The San Francisco 49ers have been doing a whole lot of winning in this young 2011 season, and they’ve been doing with a certain type of aggressiveness that they hadn’t shown in years prior. Behind a solid effort from the defense, the 49ers have slowly but surely established themselves as one of the tougher teams on the block.
Boasting one of the top rush defenses in the NFL, San Francisco has not allowed a single rushing touchdown this season. In fact, the only running back to even find the end zone against 49ers this year has been Philadelphia Eagles speedster LaSean McCoy, who snuck in with a five-yard reception for a score. A receiving touchdown, not a rushing touchdown.
Aside from that, though, it’s been a brilliant effort by the unit any way you want to cut it, and it's been going on for a long time. There hasn’t been a single running back in the last 28 outings to break the 100-yard plateau against San Francisco. On top of that, currently, the team is giving up just under 75 rushing yards per game – good for second best in the NFL.
But it’s not just the rush defense that’s been superb. Behind the underrated strategizing of defensive coordinator Vic Fangio, the 49ers have established themselves as a squad that can both pressure the opposing team’s passer and at the same time pass protect against the top opposing wide receivers.
Heading into Week 7, the 49ers are holding opponents to fewer points than any other squad in the NFC and lead the league with 14 forced turnovers.
Even though it’s largely been a team effort, there have been a few notable individual figures in San Francisco’s defensive resurgence this year. Defensive end, Justin Smith, has been huge all season and made the defensive play of the year when he stripped Eagles wide receiver Jeremy Maclin of the ball to clinch that game for his squad. Rookie, Aldon Smith has also been great, as his 5.5 sacks this year put him on pace to finish the season with 14.5 total sacks. If he achieves the feat, he would tie the rookie record set by Jevon Kearse back in 1999.

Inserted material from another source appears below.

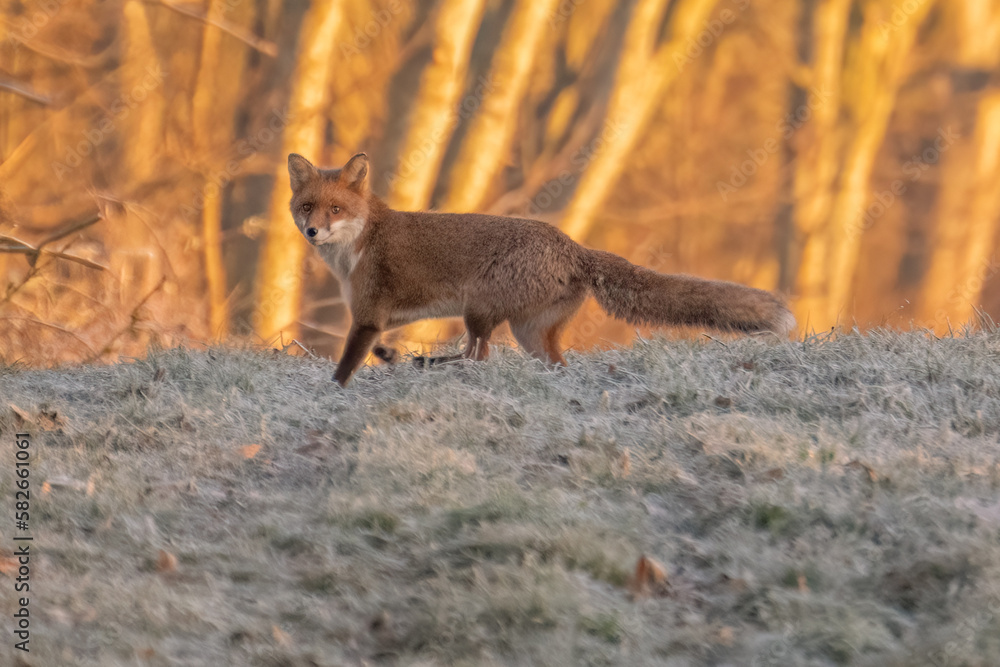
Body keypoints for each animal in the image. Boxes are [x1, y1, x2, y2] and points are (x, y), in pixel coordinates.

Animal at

San Francisco looks a lot different in 2011 than they have in years past. There’s a certain confidence and swagger emanating from the club that had otherwise been missing before. Sure, maybe it’s all because of head coach Jim Harbaugh who does sort of promote both of those qualities – but maybe it’s something else.
Maybe finally having a legitimate, recognizably great defense has taken a lot of pressure off of the other units and, simultaneously, made opposing squads realize that their offense won’t just score at will against these guys.
Keep an eye on the 49ers defense for the rest of the year because, how well that unit plays, will be a likely barometer for how much success the whole team will have this season.